A very large amount of research links physical punishments with antisocial behavior and mental health problems. For example, young adolescents who received physical punishment are more likely to advocate the use of violence to resolve conflicts. There is no shortage of scientific research linking physical punishments with anxiety, depression, substance abuse, aggression, dating violence, reduced cognitive ability, reduced executive functioning, and worse parent-child relationships. The science on this issue is very clear. Contrary to the Bible, sparing a child from the experience of being hit by an adult will help them thrive.

Modern Approaches

A century of scientific research on learning, punishment, and reinforcement is slowly transforming Western approaches to parenting, education, and even animal training. Parents and educators are now encouraged to use a wide range of non-harmful but effective techniques to address misbehavior and teach important skills. For example:

1) Time Out: Teaches self-calming, and encourages the child to develop insight by contemplating her actions.

2) Selective Ignoring: Extinguishes attention-seeking behavior by removing the reward.

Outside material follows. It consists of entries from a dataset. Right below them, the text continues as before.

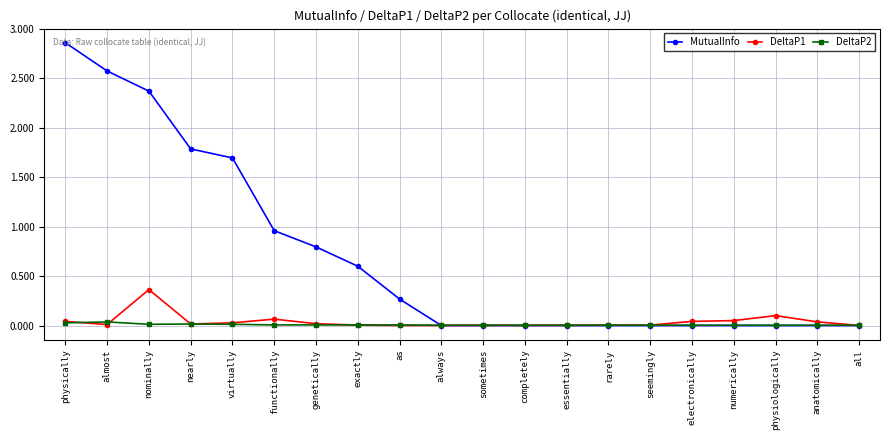

Is the value of DeltaP1 at sometimes greater than the value of MutualInfo at as?

No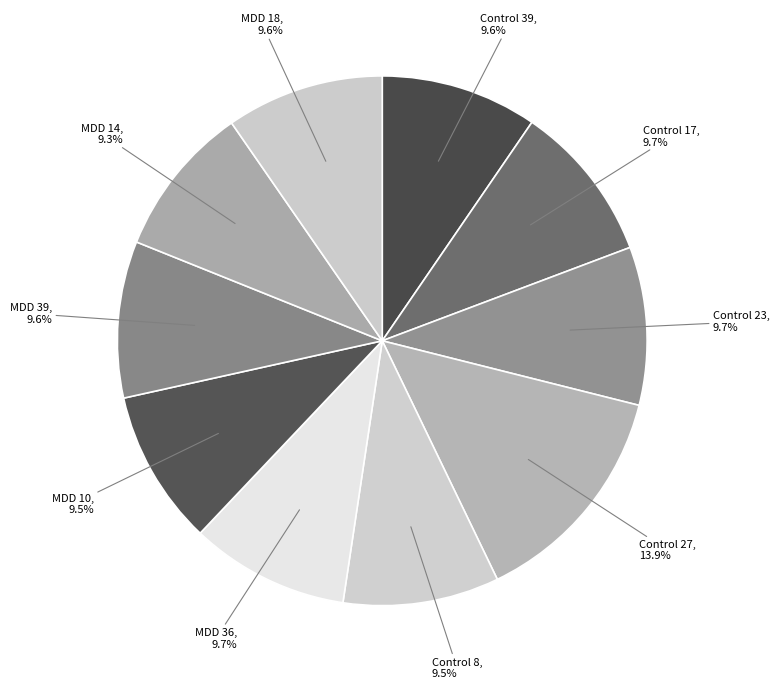

Count the number of slices in the pie.

10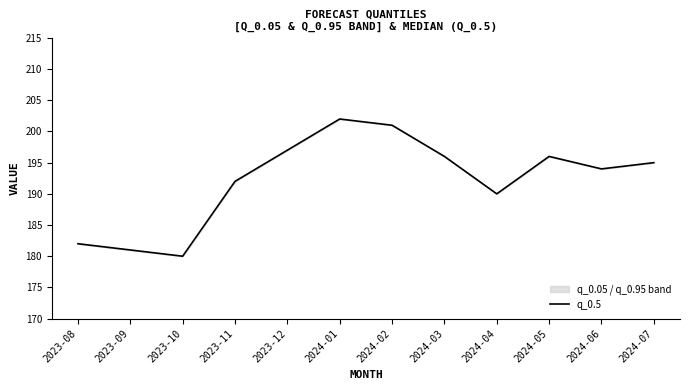

How many interior local peaks (higher than both neighbors) does the data have?

2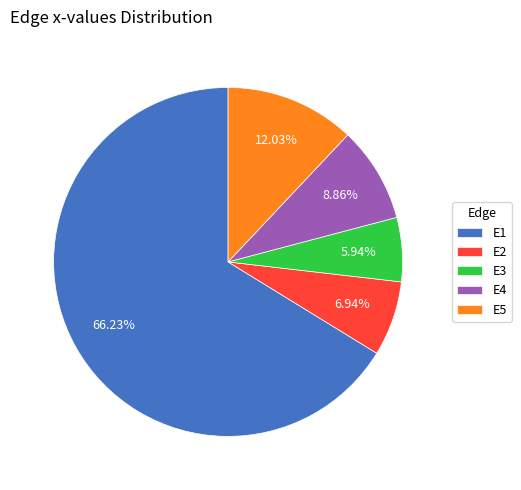

To the nearest percent, what is the difference between the largest and smallest slice percentages?

60%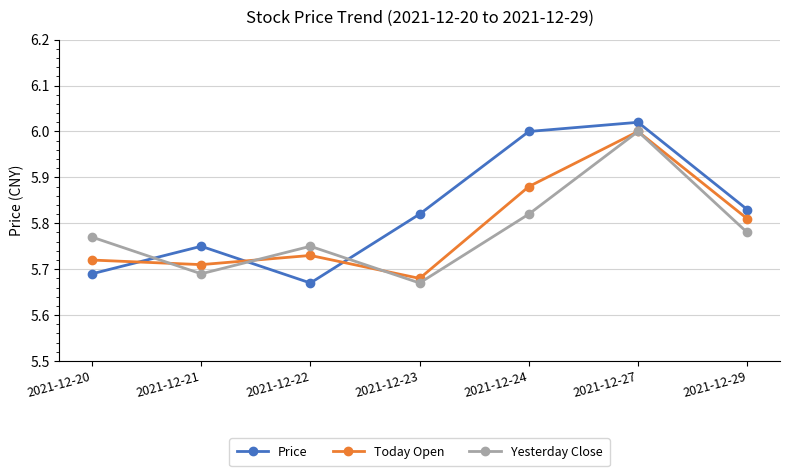

What is the difference between the second highest and minimum values in the Today Open series?

0.2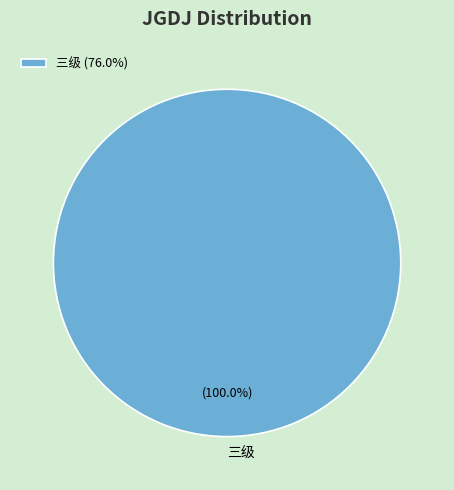

Is there a majority slice in this chart?

Yes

3) Teach New Skills: The child learns the important life skills of problem solving, emotional self-management, and compromise.

4) Logical Consequences: Logical consequences demand accountability because something negative happens that is logically related to misbehavior. For example, deductions from the child’s allowance to pay for something he broke or damaged.

5) Natural Consequences: Rather than forcing compliance with parental commands, natural consequences allow the child to leave the house without a coat on a cold day, and then to feel uncomfortably cold because they refused to dress appropriately.

6) Reward Systems: Operant conditioning reinforces good behavior or delayed gratification. Good things come to she who waits.

7) Praise: “Catch the child being good” and lavish him with positive attention to reinforce positive behaviors.

8) Redirection: Distract misbehaving children toward a new activity, or gently remind them what they are supposed to be doing.

9) Offer a Do-Over: Explain the misbehavior and offer a second chance to behave the right way.

The Alternative: An Authoritarian Morality

What else do children learn when an authority figure punishes and coerces them? They learn that when they obtain the power to coerce others, they can get their way just as the grown-ups did. Older siblings and bullies often threaten and punish their weaker victims. This observation has terrifying implications related to issues of domestic violence, discrimination, and sexual harassment.

So what does it mean to do the right thing?

Is the “right thing” whatever the person with the most punitive power wants? A punished child who cannot explain why it was wrong or harmful to do what they did has certainly not learned how to apply moral reasoning. They have learned what mommy or daddy wants is “right” and what they don’t want is “wrong”. To avoid punishment they must guess or memorize these things.

At church they learn the universe works this way too; whatever God wants is right because God has the power to punish. Also, we need religious authorities to help us guess or memorize these things.

Spanking is most common and popular among very religious people. The evangelical lobbying group Focus on the Family endorses spanking, despite all scientific evidence. Maybe the teaching of moral reasoning instead of fear would undermine their whole edifice.

On the other hand, when we talk with children, allow them to respond and reason out for themselves why the behavior was harmful, they actually learn something.